Generally we see this project as helping other Apache projects simply because we are improving the diagnostic capabilities of Java. We will welcome all types of diagnostic problem statement and dumps from other Apache projects.

An Excessive Fascination with the Apache Brand

Kato is about creating an API and a community of data providers and data consumers. Creating this API requires that both groups work together as openly as possible.

In fact, Kato lives or dies by the strength of its community. We believe that there is mutual benefit to the project and to the Apache brand if this work is carried out as an Apache project. The project gains by being seen to be serious in its objectives of maintaining a fair, inclusive and equitable approach. Apache benefits from the acceptance of a project that we hope will push technical boundaries and grow to be a community of reasonable size.

Documentation

Information about JSR 326 is available at

http://jcp.org/en/jsr/detail?id=326

Information on IBM's DTFJ can be found at

http://publib.boulder.ibm.com/infocenter/javasdk/v6r0/index.jsp?topic=/com.ibm.java.doc.diagnostics.60/html/dtfj.html

Initial Source

IBM will donate its Diagnostic Tool Framework for Java (DTFJ) technology as a seed for development.
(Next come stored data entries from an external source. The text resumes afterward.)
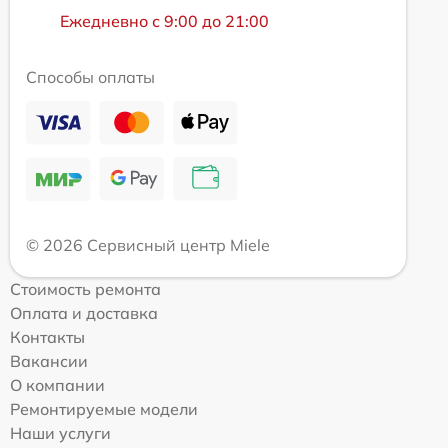
Ежедневно с 9:00 до 21:00
Способы оплаты
© 2026 Сервисный центр Miele
Стоимость ремонта
Оплата и доставка
Контакты
Вакансии
О компании
Ремонтируемые модели
Наши услуги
This codebase consists of diagnostic dump readers and the data access API. There are data providers for DTFJ that are specific and proprietary to IBM JVMs; these providers will not be open-sourced. DTFJ is being donated to kick start the project and as a foundation on which to build and develop our ideas. There is no expectation that the final output must resemble this seed offering.
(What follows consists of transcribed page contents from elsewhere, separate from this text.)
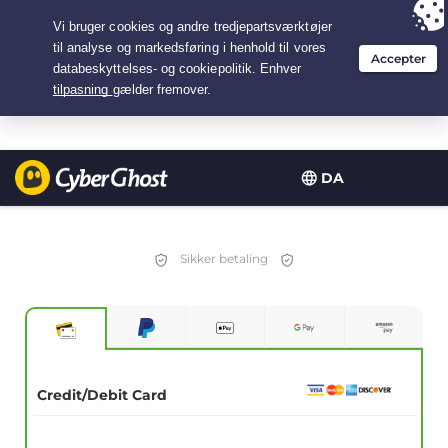
Your choice:
The Best Deal
for 2.1666666666667-years at $
2.19
/month
DA
Sikker betaling
Credit/Debit Card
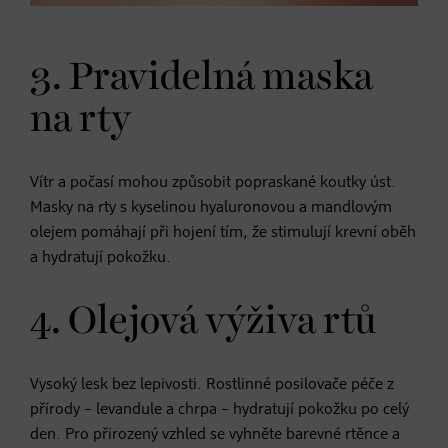
3. Pravidelná maska
na rty
Vítr a počasí mohou způsobit popraskané koutky úst.
Masky na rty s kyselinou hyaluronovou a mandlovým
olejem pomáhají při hojení tím, že stimulují krevní oběh
a hydratují pokožku.
4. Olejová výživa rtů
Vysoký lesk bez lepivosti. Rostlinné posilovače péče z
přírody – levandule a chrpa – hydratují pokožku po celý
den. Pro přirozený vzhled se vyhněte barevné rtěnce a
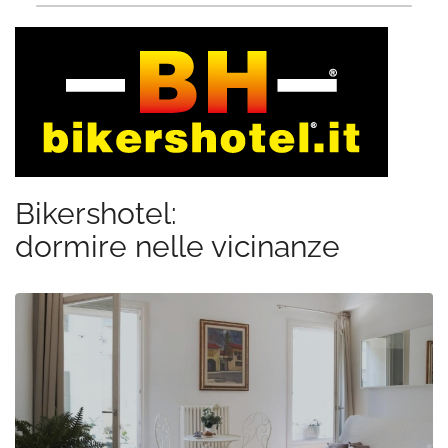
Bikershotel:
dormire nelle vicinanze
Source and Intellectual Property Submission Plan

Apache would receive all source and documentation under the Apache Corporate Contributor agreement. IBM is the only license holder.

External Dependencies

Ant and JUnit are the only external dependencies.

Cryptography

Required Resources

Mailing Lists

  • kato-private
  • kato-dev
  • kato-spec

Subversion Directory

https://svn.apache.org/repos/asf/incubator/kato

Issue Tracking

JIRA : Kato (KATO)

Other Resources

Initial Committers

Steve Poole spoole at uk dot ibm dot com

Stuart Monteith monteith at uk dot ibm dot com

Carmine Cristello cristallo at uk dot ibm dot com

Richard Cole rich dot cole at uk dot ibm dot com

Christian Glatschke christian at glatschke dot com

Sonal Goyal sonalgoyal4 at gmail dot com

Affiliations

The initial committers listed are affiliated with IBM and self.

Champion

Geir Magnusson Jr has agreed to be Champion

Proposed Apache Sponsor

Incubator PMC

Nominated Mentors

Geir has volunteered to be a mentor.